*** DOCUMENT SECTION ***

Exclusion criteria included: (1) technological interventions not including mobile phone based app, for example systems which require patients to input data into a Web-based server for review by clinician or researcher, (2) systematic reviews, meta-analyses, conference papers or letters, (3) pre-diabetes, gestational and secondary diabetes, (4) obesity, (5) software solutions mainly for insulin pumps only, (6) studies on mixed populations of adults and children, and (7) studies still ongoing that presented interim results only.

Data Extraction

The titles and abstracts of all identified references were reviewed by the first author (MD). References that did not meet all of the inclusion criteria were excluded. The full-text article of all relevant references was retrieved and assessed. Data were extracted from each selected studies using an electronic form purposely developed for this review. All authors checked the extracted data for consistency. Discrepancies were resolved through discussion.

Quality Assessment

Assessment of study quality was performed by one author (MD) in consultation with a second author (BMA). The quality was evaluated using Joanna Briggs Institute’s pre-designed standardized critical appraisal tools [41]. For the RCTs the following criteria were considered: (1) true randomization of assignments, (2) allocation concealment, (3) blinding of outcome assessors, (4) intention-to-treat analysis, and (5) appropriateness of trial design. Criteria considered for the quasi-experimental trial included (1) clear description of cause and effect, (2) presence of a control group, and (3) pre and post intervention outcome measurements were assessed. For all studies, criteria included (1) details of similarity in baseline characteristics, (2) identical treatment for groups with the exception of intervention of interest, (3) degree and description of follow up, (4) similarities in group outcome measurements, (5) reliability of outcome (primary outcome of HbA1c or blood glucose levels), and (6) suitability of statistical analysis were evaluated. Blinding of participants and personnel were part of the quality criteria in the tools but were omitted and termed non-applicable since the nature of the intervention under study makes it difficult to achieve blinding. All criteria on the tools were scored on a 2 point scale: Yes (1 point) or no or unclear (0 points). When adding all quality criteria, the maximum obtainable scores was 11 for the RCTs and 9 for the quasi-controlled trials. Depending on the number of criteria met by each study, the quality of each study was graded as High (≥7 points), moderate (4-6 points) or low (≤3 points). Disagreement were resolved through discussion among authors.

Selection of Studies

The initial search from the 5 databases identified 1203 articles which included 116 duplicates that were removed. Based on the review of the titles and abstracts, 53 articles were potentially relevant. The full text of these articles was retrieved for further examination, and their references were manually screened to identify articles that were not included in the original search. This process yielded 4 additional articles. After reading the full articles, 12 studies met the set inclusion criteria. The studies by Quinn et al [42,43] reported on the same study population, with different group classifications. The studies by Rossi et al [44,45] engaged the same app but in different study populations. Therefore, 11 RCTs and 1 quasi-experimental study were eventually included. An adapted PRISMA (Preferred Reporting Items for Systematic Reviews and Meta-Analyses) flow-chart of study selection is shown in Figure 1.

*** End of DOCUMENT SECTION ***
*** EXCERPTED RECORDS ***

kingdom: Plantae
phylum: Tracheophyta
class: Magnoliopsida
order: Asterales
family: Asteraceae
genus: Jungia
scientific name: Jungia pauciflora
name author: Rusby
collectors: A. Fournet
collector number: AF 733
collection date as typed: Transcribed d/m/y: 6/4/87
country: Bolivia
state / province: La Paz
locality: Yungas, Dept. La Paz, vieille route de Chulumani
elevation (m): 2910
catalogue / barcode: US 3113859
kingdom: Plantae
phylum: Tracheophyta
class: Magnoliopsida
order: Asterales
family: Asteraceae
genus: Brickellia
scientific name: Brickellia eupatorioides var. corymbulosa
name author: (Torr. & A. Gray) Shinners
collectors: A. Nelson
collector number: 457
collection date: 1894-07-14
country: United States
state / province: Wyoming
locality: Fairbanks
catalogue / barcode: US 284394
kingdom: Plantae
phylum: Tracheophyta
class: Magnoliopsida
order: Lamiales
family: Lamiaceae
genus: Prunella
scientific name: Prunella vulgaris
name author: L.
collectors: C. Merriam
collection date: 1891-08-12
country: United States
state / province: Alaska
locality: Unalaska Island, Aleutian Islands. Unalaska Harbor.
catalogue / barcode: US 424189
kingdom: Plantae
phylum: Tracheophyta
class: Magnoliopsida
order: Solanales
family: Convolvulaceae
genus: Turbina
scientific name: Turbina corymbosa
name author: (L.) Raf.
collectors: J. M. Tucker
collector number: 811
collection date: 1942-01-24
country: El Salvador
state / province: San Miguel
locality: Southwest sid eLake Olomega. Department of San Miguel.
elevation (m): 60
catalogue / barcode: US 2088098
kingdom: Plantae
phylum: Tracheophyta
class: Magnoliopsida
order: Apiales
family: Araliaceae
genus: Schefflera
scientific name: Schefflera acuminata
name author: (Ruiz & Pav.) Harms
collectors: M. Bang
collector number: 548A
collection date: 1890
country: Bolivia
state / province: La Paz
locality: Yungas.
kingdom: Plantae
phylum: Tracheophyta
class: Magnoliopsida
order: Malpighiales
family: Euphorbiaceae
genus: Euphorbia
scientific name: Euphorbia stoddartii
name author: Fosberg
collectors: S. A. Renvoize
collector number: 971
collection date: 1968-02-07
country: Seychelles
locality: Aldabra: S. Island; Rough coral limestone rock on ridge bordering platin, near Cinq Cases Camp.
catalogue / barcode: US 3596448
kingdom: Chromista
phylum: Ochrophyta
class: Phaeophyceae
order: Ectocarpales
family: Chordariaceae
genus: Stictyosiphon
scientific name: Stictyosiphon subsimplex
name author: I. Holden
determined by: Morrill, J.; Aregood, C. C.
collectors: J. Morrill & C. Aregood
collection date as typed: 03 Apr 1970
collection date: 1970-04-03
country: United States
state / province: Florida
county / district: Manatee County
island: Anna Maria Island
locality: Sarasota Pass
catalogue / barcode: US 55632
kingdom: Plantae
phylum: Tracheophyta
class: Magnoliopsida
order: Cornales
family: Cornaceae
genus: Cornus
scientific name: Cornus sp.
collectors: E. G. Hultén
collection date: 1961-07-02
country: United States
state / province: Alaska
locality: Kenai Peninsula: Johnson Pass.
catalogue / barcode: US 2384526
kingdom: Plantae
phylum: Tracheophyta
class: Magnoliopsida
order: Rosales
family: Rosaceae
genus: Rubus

*** End of EXCERPTED RECORDS ***

### PARTS OF THE EXERCISE:
[1] List every criterion that the diabetes app review text says was considered for the RCTs specifically.
[2] Write the next part of the diabetes app review text, picking up after its last sentence.

### EXPECTED RESULTS:
[1]
- True randomization of assignments
- Allocation concealment
- Blinding of outcome assessors
- Intention-to-treat analysis
- Appropriateness of trial design

[2]
Figure 1. Flow diagram of the study selection process.
View this figure

Methodological Quality Assessment

There were 7/12 (58.3%) true randomization trials [44-50], and 2/12 (16.7%)trials had unclear evidence for their randomization method as there was insufficient detail to make a judgment [42,43]. Allocation concealment was documented in only 1/12 (8.3%) study [48].

A total of 7/12 (58.3%) studies reported an intention-to-treat analysis of their data [43-47,50,51]. There was 1/12 (8.3%) study that reported the use of a linear mixed methodology which allowed the inclusion of all randomized participants [48]. A total of 9/12 (75.0%) studies had details of attrition with reasons for drop out balanced across groups [42-46,48-50,52].

All studies had similar and reliable HbA1c measure. All studies, except 1/12 (8.3%) by Istepanian et al [47], were judged to be appropriate in their statistical analyses and trial designs. Overall, 10/12 (83.3%) studies were graded as high quality because they met 7-9 criteria of the grading tool, 1/12 (8.3%) study met 6 of the criteria and was graded as moderate [47], and the last study (1/12, 8.3%) met only 2 quality criteria [53], was graded as poor and removed from the review.

Characteristics of Included Studies

The 11 studies selected evaluated 9 mobile apps and were published between 2009 and 2016. A total of 10/11 (91.1%) studies were RCTs, while 1/11 (9.1%) was a quasi-experimental study [52]. Participant numbers ranged from 54 [50] to 213 [43]. There were 4/11 (36.4%) studies which focused on type 1 diabetes [44-46,48], 6/11 (54.5%) studies were specific to type 2 diabetes while 1/11 (9.1%) study [47] involved both type 1 and 2 diabetes patients. Intervention duration for 8/11 (72.7%) studies ranged from 2 to 10 months, while the remaining 3/11 (27.3%) studies [42,43,51] had their follow up period extended to 1 year. Study locations were from four geographic regions including Europe (6/11, 54.5%), Oceania (1/11, 9.1%), Asia (2/11, 18.2%) and America (2/11, 18.2%).

All studies had major interventions using a mobile app. A total of 2/11 (18.2%) studies had 2 intervention groups [46,51] and another 2 studies had 3 intervention groups [42,43].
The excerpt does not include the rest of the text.